Prevention of hypoinsulinemia modifies catecholamine effects in fetal sheep

Abstract
Increased epinephrine (Epi) and norepinephrine (NE) production plays an important role in fetal adaptation to reduced oxygen and/or nutrient availability, inhibiting insulin secretion and slowing growth to support more essential processes. To assess the importance of hypoinsulinemia for the efficacy of catecholamines, normoinsulinemia was restored by intravenous insulin infusion (0.18 mU ⋅ kg 1 ⋅ min 1) during prolonged infusion of either Epi (0.25–0.35 μg ⋅ kg 1 ⋅ min 1for 12 days, n = 7) or NE (0.5–0.7 μg ⋅ kg 1 ⋅ min 1for 7 days, n = 6) into normoxemic fetuses in twin-pregnant ewes, from 125–127 days of gestation. Insulin infusion for 8 days during Epi infusion or for 4 days during NE infusion decreased arterial blood pressure, O2 content, and plasma glucose, but increased heart rate significantly (all P <0.05), despite continuation of Epi or NE infusion. Cessation of insulin infusion reversed these changes. Estimated growth of fetuses infused with insulin during Epi or NE infusion (55 ± 13.9 and 83 ± 15.2 g/day) did not differ significantly from that of untreated controls (72 ± 15.4 g/day, n = 6).
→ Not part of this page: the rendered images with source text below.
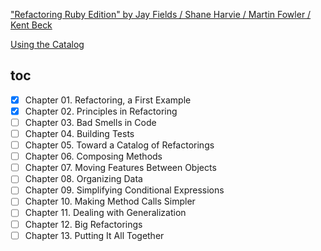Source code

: ["Refactoring Ruby Edition" by Jay Fields / Shane Harvie / Martin Fowler / Kent Beck](https://www.oreilly.com/library/view/refactoring-ruby-edition/9780321603968/)

[Using the Catalog](https://refactoring.com/catalog/)

## toc

- [x] Chapter 01. Refactoring, a First Example
- [x] Chapter 02. Principles in Refactoring
- [ ] Chapter 03. Bad Smells in Code
- [ ] Chapter 04. Building Tests
- [ ] Chapter 05. Toward a Catalog of Refactorings
- [ ] Chapter 06. Composing Methods
- [ ] Chapter 07. Moving Features Between Objects
- [ ] Chapter 08. Organizing Data
- [ ] Chapter 09. Simplifying Conditional Expressions
- [ ] Chapter 10. Making Method Calls Simpler
- [ ] Chapter 11. Dealing with Generalization
- [ ] Chapter 12. Big Refactorings
- [ ] Chapter 13. Putting It All Together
Growth of selected muscles and hindlimb bones was not altered either. Restoration of normoinsulinemia evidently counteracts the redistribution of metabolic activity and decreased anabolism brought about by Epi or NE in the fetus. Inhibition of insulin secretion by Epi and NE, therefore, appears essential for the efficacy of catecholamine action in the fetus.